Pak govt divided on lifting onion export ban to India

Pak govt divided on lifting onion export ban to India

A meeting was held in the Commerce Ministry on the issue and there was no no decision.
Official sources said Commerce Minister Maqdoom Amin Fahim was out of the country and was expected back tomorrow after which there could be a meeting to review the issue.
Earlier the Ministry of Food and Agriculture had agreed to the move to continue onion exports to India because there was adequate production of onion in the country despite the floods that devastated agricultural lands across Pakistan last year, an official  said.
Sources in the Indian High Commission confirmed that there has been no movement of onion consignment since the ban was imposed by Pakistani authorities last week. PTI
no truck carrying onions from Pakistan crossed over to Amritsar today, Customs Department (Amritsar) Deputy Commissioner RK Duggal told PTI.

However, 146 trucks carrying vegetables and soyabean were sent to Pakistan today by Indian traders and nine trucks containing dry fruits from Pakistan entered Indian territory through Attari-Wagah land route.

According to customs officials, the Pakistan government has not taken any decision on the request made by Pakistani vegetable traders to lift ban on onion export.
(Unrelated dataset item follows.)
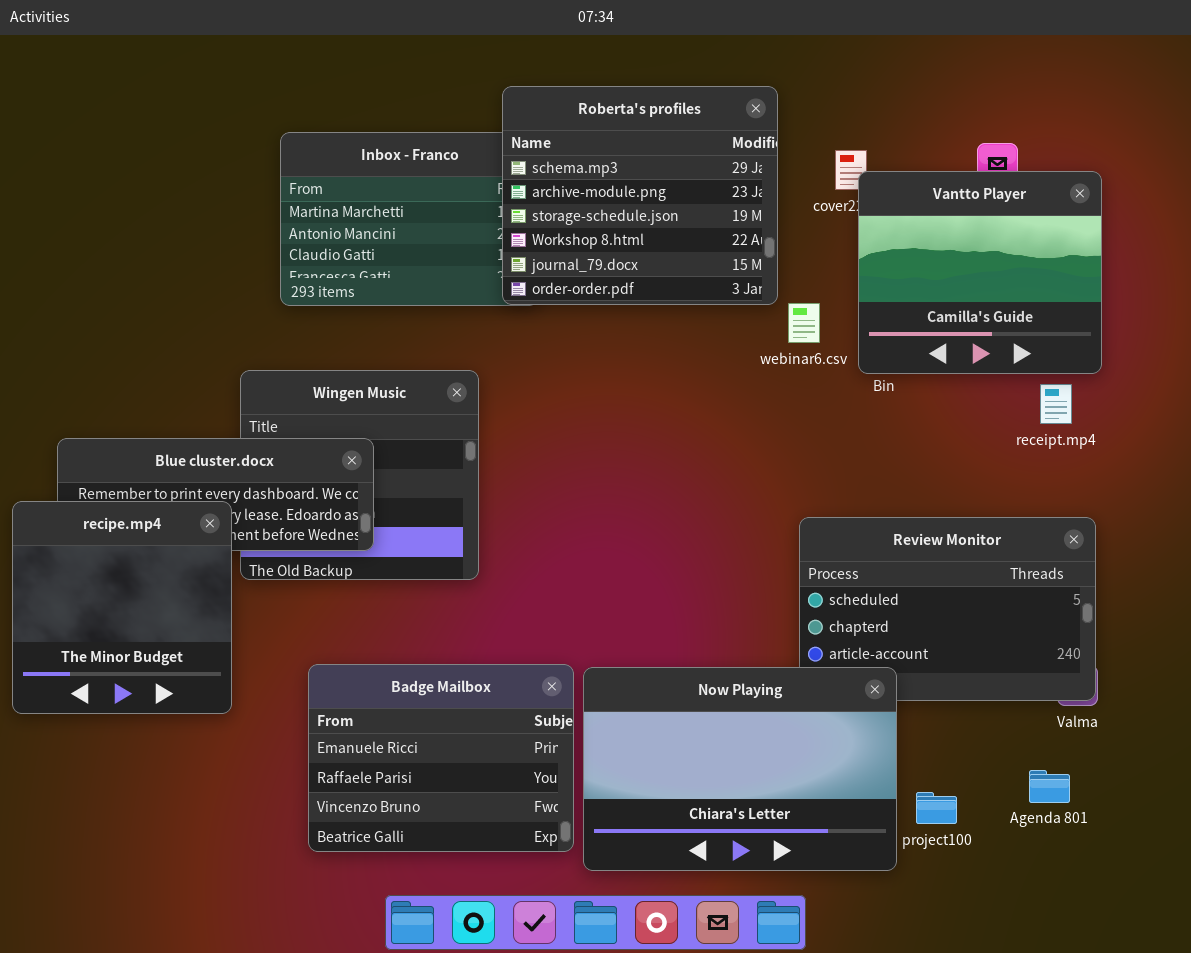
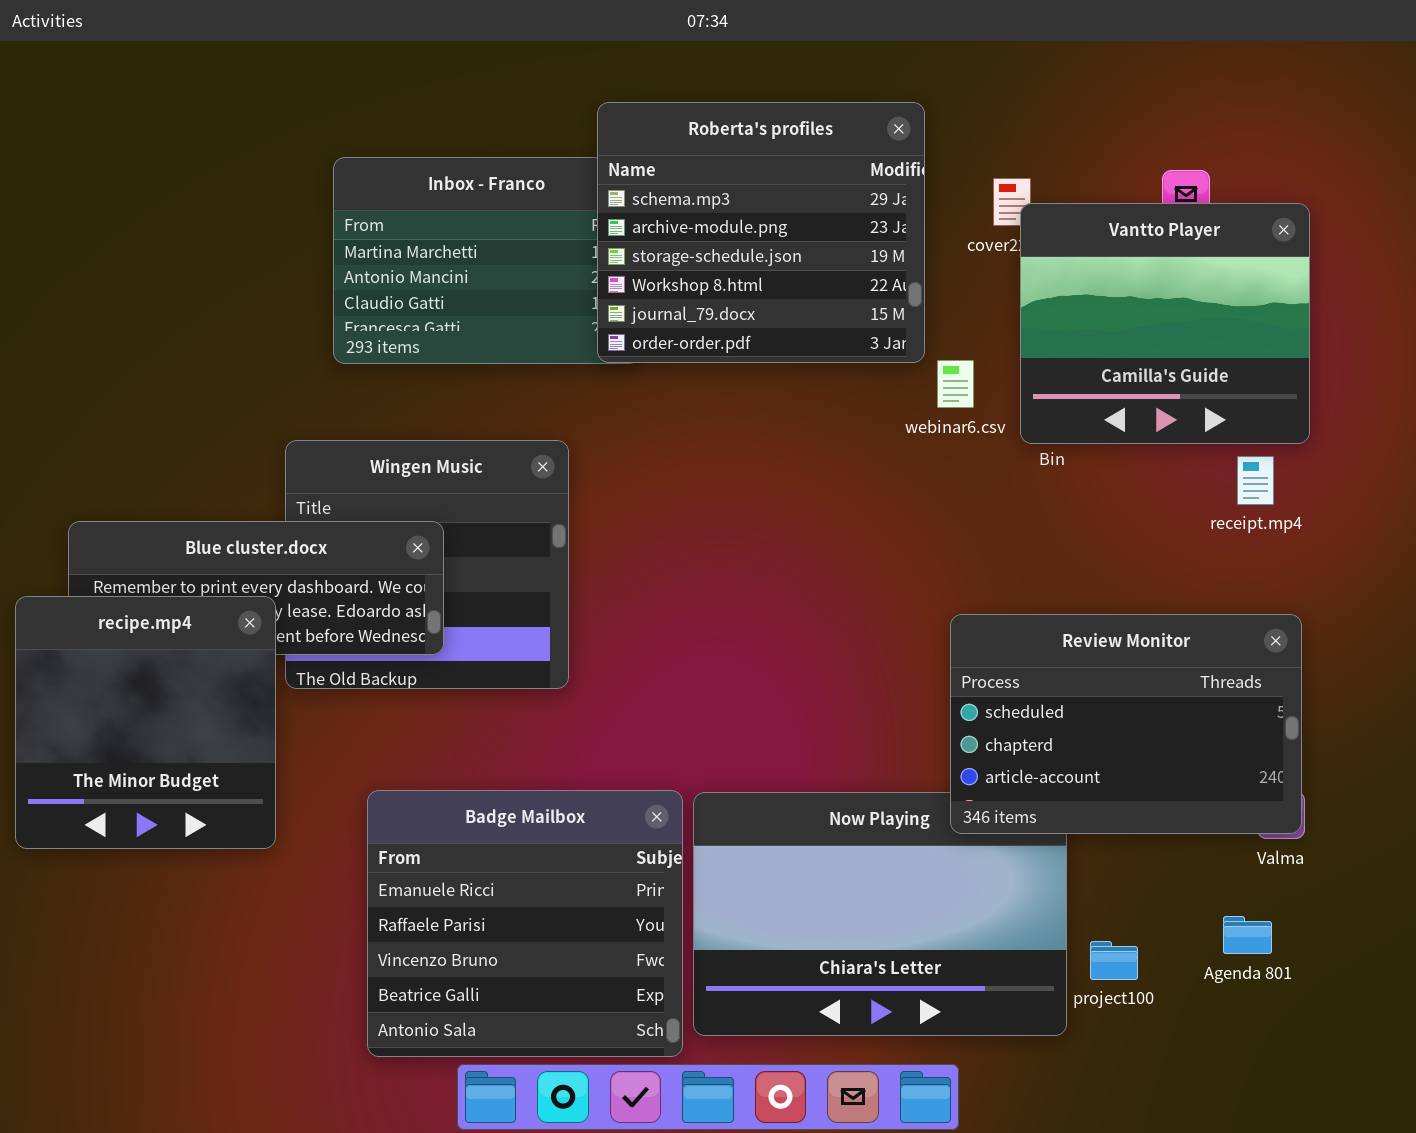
Review Monitor: [799,517,1096,701] -> [950,614,1302,834], raised
Badge Mailbox: [308,664,574,852] -> [367,790,683,1057], resized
"We have been told by officials of customs department of Pakistan today that the talks (relating to lifting of ban) between (Pakistan) government and vegetable traders were still going on but no decision has still been taken by the Pakistan government," he said.
Pakistan had imposed complete ban on onion export to India via land route on January 6 to prevent any spiralling hike in bulb prices in its country.

Vegetable traders of India and Pakistan protested against the ban and shut down their trade on January 7. Amritsar-based traders refused to export vegetables, including tomato, to Pakistan via Attari-Wagah land route, though they commenced sending vegetables on January 8.

Indian traders have been demanding that the Pakistan government should allow the supply of contracted orders of onion which they made before the announcement of ban.
"Close to 300 trucks laden with onion, which were contracted before the ban was imposed, were not allowed to be sent by Pakistan," Amritsar-based vegetable trader Anil Mehra said while adding that it was a huge loss to traders here and in Pakistan.
Traders pointed out vegetable exporters in Pakistan may dispose of 300 trucks of onion (3000 metric tonne) today or tomorrow because of continuation of ban. "They (Pakistan vegetable traders) will sell 300 trucks of onion, which was to be supplied to us, today or tomorrow in their local market to prevent themselves from further loses with ban (onion export) still in place," Mehra said.

India is a major exporter of vegetables to Pakistan as out of total export via land route, 30-32 per cent account for tomato alone. Besides, soybean has a share of 55 per cent soybean and remaining with chilly, ginger, potato, capsicum, biscuits, raw cotton etc.
India started importing onion in the month of December last year for the first time from Pakistan after facing soaring prices of bulb. About 7,000 MT of onion had arrived since the commencement of onion export to India from Pakistan via land route.